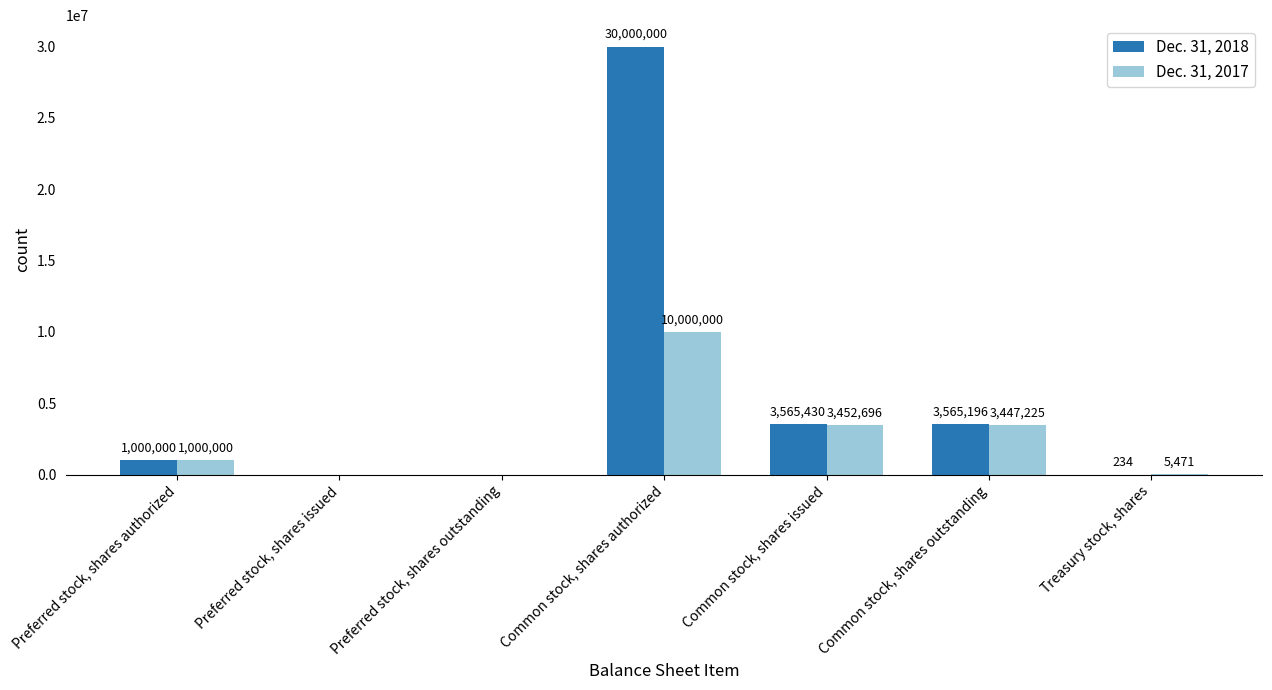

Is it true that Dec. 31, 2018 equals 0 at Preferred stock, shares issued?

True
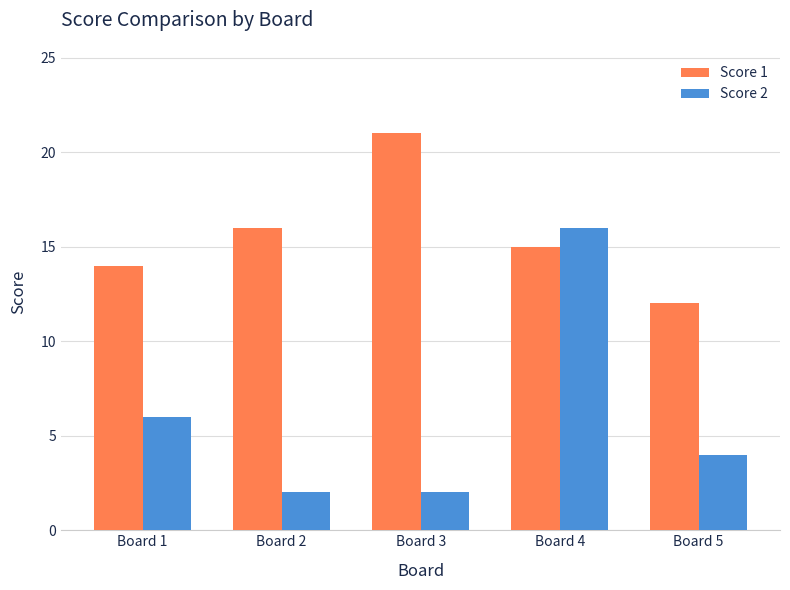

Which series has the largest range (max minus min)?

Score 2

....

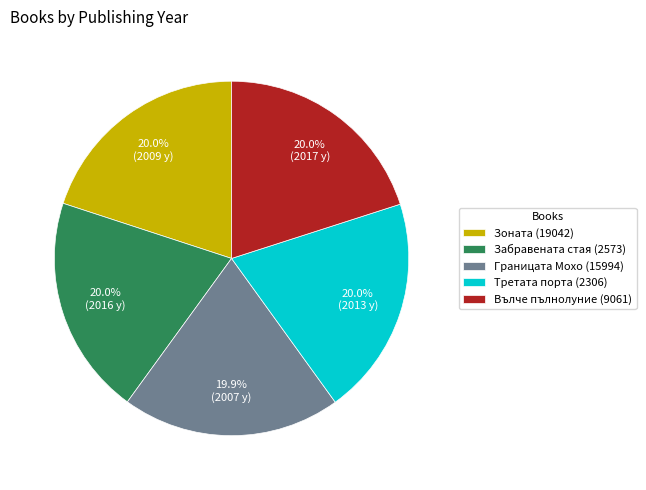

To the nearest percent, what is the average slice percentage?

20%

....

__Problem details__
Take the part of the material that opens with the line containing "Is it true that" and closes with the line containing "Which series has", and write it out again with "largest" changed to "smallest" and nothing else altered. Leave the pictures out of your answer.

__Result of this task__
Is it true that Dec. 31, 2018 equals 0 at Preferred stock, shares issued?

True

Which series has the smallest range (max minus min)?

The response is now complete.